Je vous arrête tout de suite, c'était pas ce genre de rencontres virtuelles un peu désespérées que permettent Meetic ou Facebook, c'était vraiment autre chose, du moins je l'espère. A défaut de coup de cœur, j'avais eu une envie furieuse de la rencontrer. Et puis, ça tombait bien puisque je comptais m'installer dans son quartier.  
A vrai dire je savais pas même pas à quoi elle ressemblait, même si j'avais profité du voyage pour me l'imaginer. Je crois que, vers la fin, je m'étais décidé pour un mix de Bukowski et Sasha Grey. En espérant qu'elle ait la gouaille du premier et le physique de la seconde. Et pas l'inverse.

Une inscription qui me semble étrangement familière surplombe le seuil de sa porte. "Moé, kehtlét l'mhche". Me voilà arrivé et je lui fais enfin face, alors que le soleil décline peu à peu. Volontairement ou non, je reste caché dans l'ombre d'un palmier, comme si je n'osais pas encore me montrer tout entier devant elle. Elle se tient, elle, tranquille, sirotant son thé et jouant négligemment avec une mèche de ses cheveux.
Vous savez quoi ? En fait, j'ai pas vraiment envie de vous la décrire. Si vous voulez vraiment la rencontrer, vous savez maintenant où aller. En attendant, je la garde pour moi seul. Et puis, au fond, est-ce que c'est vraiment l'essentiel ? C'était pas tant sa gueule qui m'avait attiré que ses angoisses et ses crises existentielles… Tous ces coups de gueules qu'elle postait régulièrement, alternant, avec une rage égale et ce langage cru qui la caractérise, entre les mecs, le porno, la religion et les filles.

Je m'étais attendu à rencontrer une sorte de volcan en fusion, une fille qui bouillonnerait sous une masse de cheveux.
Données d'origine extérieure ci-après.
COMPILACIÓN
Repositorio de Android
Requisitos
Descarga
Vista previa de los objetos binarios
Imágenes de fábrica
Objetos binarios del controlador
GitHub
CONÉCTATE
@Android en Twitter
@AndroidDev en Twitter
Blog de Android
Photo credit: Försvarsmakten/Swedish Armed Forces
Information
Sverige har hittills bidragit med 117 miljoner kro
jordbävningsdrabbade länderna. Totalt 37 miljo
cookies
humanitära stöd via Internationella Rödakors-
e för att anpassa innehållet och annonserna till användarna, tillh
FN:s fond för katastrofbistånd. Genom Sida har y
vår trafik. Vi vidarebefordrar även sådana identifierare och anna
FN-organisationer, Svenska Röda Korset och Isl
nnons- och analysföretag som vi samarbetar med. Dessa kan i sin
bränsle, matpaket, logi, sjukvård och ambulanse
Châtains les cheveux, j'aurais dit. Mais non, maintenant qu'elle me fait face, c'est tout le contraire, elle parait étrangement apaisée. C'est ce qui me frappe, ce contraste entre l'image que je me suis faite d'elle et celle qu'elle semble être vraiment. Bon, je suis pas naïf au point de pas savoir qu'on cristallise toujours énormément dans ce genre de situations, qu'on imagine toujours la personne comme on aimerait qu'elle soit, mais là, quand même. Je pensais avoir affaire à Louise, j'avais plutôt affaire à Thelma.
C'est pourquoi j'ai pas pu m'empêcher de lui dire qu'elle était plus posée en vrai que sur Internet. Sa réponse m'a cloué sur place, me rappelant à qui j'avais affaire.
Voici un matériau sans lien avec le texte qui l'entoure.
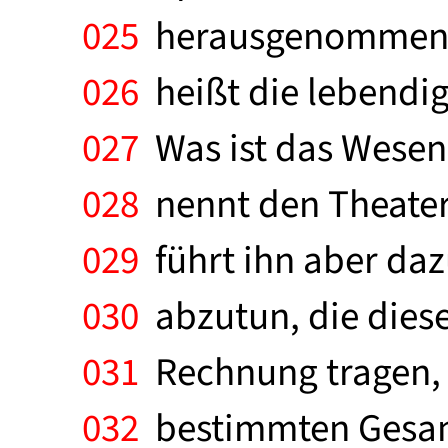
025
herausgenommen w
026
heißt die lebendig
027
Was ist das Wesen
028
nennt den Theater
029
führt ihn aber dazu
030
abzutun, die diese
031
Rechnung tragen, i
032
bestimmten Gesamt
"Ça ne m'étonne pas que tu penses ça. On m'a dit qu'il fallait que je passe toute ma vie à affirmer que je suis une salope, montrer mes seins et cacher mon coeur, ce genre de conneries..  J'ai beau vouloir chier une bonne fois pour toute mon passé bien élevé, j'y arrive pas. Alors du coup, parfois, ça part tellement en couille que ça vire à la diarrhée littéraire, la catharsis, c'est ça pour moi, exprimer les choses les plus ignobles que je puisse imaginer. Tu comprends ? L'attitude la plus visqueusement répugnante, la plus immonde possible. Tous les « putain » et les « je t'emmerde » que je balance dans mes textes sont autant de marches vers la rédemption. Quand j'aurais fini avec tout ça, je serai pure comme un ange. Je serai à la fois Marie et Marie-Madeleine. Vu ?"
Alors qu'elle dit ça, une pâle lueur blanche s'allume dans ses yeux. Quoique, d'une seconde à l'autre, j'ai l'impression qu'elle soit tout aussi capable de braquer un fusil sur ma tempe. Marie et Marie-Madeleine donc. Vu.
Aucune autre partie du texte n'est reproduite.